Sunday, June 24, 2007

Camels on the Tundra 

In school most of us learned that camels are able to store water in their humps, thus enabling them to traverse long stretches of desert without liquid intake. Saturday, we experienced our third encounter with dogsled training locations. What we learned was absolutely fascinating.

There are two premier dogsled races: The Yukon Quest run from Whitehorse, Yukon, Canada to Fairbanks, Alaska (AK), USA; and the Iditarod, run from Anchorage to Nome, Alaska, USA. These races challenge mushers and their dogs and are a reminder of the strength of the human spirit exhibited by pioneering people of the past.

We absorbed the sights, sounds, and stories of three dog training teams: Susan Butcher, a multi-year Iditarod winner; Jessie, a musher and trainer from the Riverboat Discovery Tour; and Jeff King of Husky Homestead, a consistent top 10 finisher and multiple time winner of the Iditarod and the Yukon Quest.

These dogs love to run. You can feel it in the air: when they are hitched to ATVs for practice runs, when their trainers unhook them from their private dog territory. At the Susan Butcher training home, the ATV was parked with a dog team relaxing in place in front of the ATV. After we were told some of the basics, one of the trainers walked to the front of the dog line - they became exuberant, jumping up and down, pawing at the ground! The trainers hitched each dog to its respective place on the team line. The musher returned to the ATV and these dogs were raring to go. All others not hitched were excited, too. "Take me, take me," each seemed to be saying. Once the command to "go" was given, they shot out of the compound.
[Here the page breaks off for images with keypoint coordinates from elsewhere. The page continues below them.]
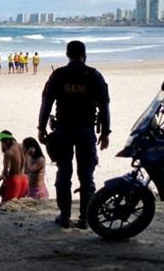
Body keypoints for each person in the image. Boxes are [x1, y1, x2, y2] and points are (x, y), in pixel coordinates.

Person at [37, 40, 111, 229]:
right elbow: (104, 106)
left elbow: (46, 103)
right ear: (84, 54)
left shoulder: (59, 75)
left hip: (64, 130)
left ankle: (65, 216)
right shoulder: (94, 76)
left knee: (64, 172)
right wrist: (105, 133)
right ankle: (85, 218)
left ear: (67, 54)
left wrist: (41, 127)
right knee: (86, 175)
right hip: (86, 130)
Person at [0, 130, 28, 202]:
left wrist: (1, 176)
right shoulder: (22, 146)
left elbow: (5, 171)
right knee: (19, 204)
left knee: (8, 204)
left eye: (2, 141)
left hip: (14, 180)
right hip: (24, 179)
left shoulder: (8, 152)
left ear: (7, 141)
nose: (2, 144)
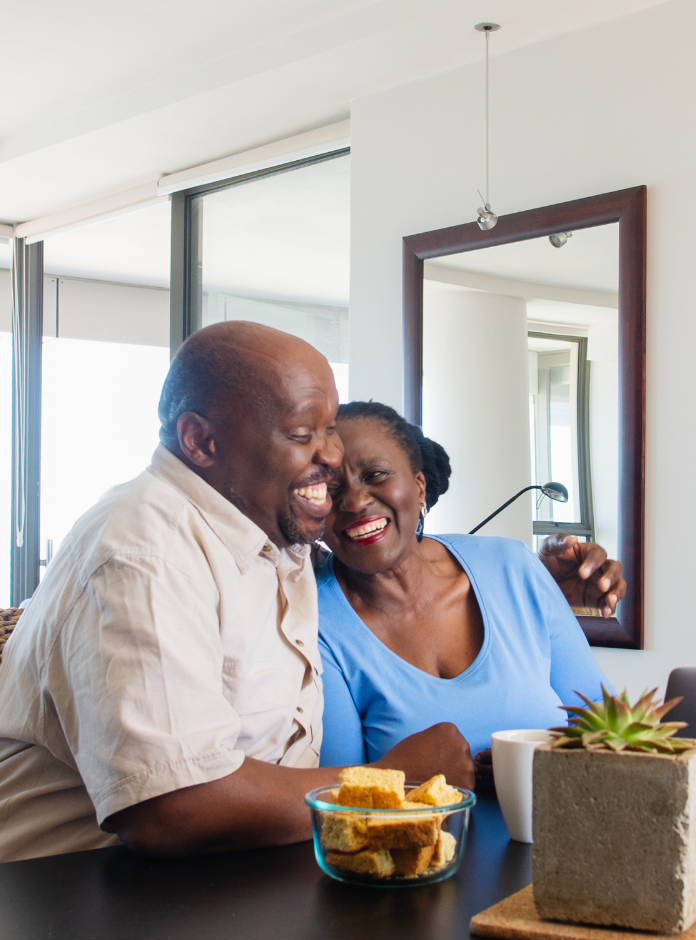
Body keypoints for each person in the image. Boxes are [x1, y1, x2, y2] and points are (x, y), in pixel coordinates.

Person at [0, 322, 473, 862]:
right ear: (202, 441)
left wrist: (550, 578)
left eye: (331, 429)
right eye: (302, 435)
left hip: (230, 892)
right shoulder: (143, 550)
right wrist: (390, 782)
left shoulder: (272, 529)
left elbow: (389, 550)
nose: (333, 457)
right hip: (73, 905)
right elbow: (174, 809)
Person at [315, 402, 613, 775]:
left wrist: (523, 766)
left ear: (419, 486)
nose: (355, 502)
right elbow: (340, 798)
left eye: (375, 475)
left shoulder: (512, 567)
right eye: (329, 489)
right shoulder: (314, 620)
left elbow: (603, 723)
We learned from each meeting with a musher. These lean dogs weigh 40-70 pounds, think of marathon runners, not sprinters. They love to train. They consume about 1500 calories on a regular non-racing season day. When they start winter race-training, their consumption increases to 4000-5000 calories per day. On the trail during a big race, they can consume up to 10,000 calories a day! Their needs come first, period.

We asked about water - these dogs have a biological process whereby they convert the mushy race meals (comprised of dog food, protein, fat, water, etc.) into a "liquid" that can be drawn down during their running between the checkpoints on the racing trail. Hence, the title, "Camels on the Tundra."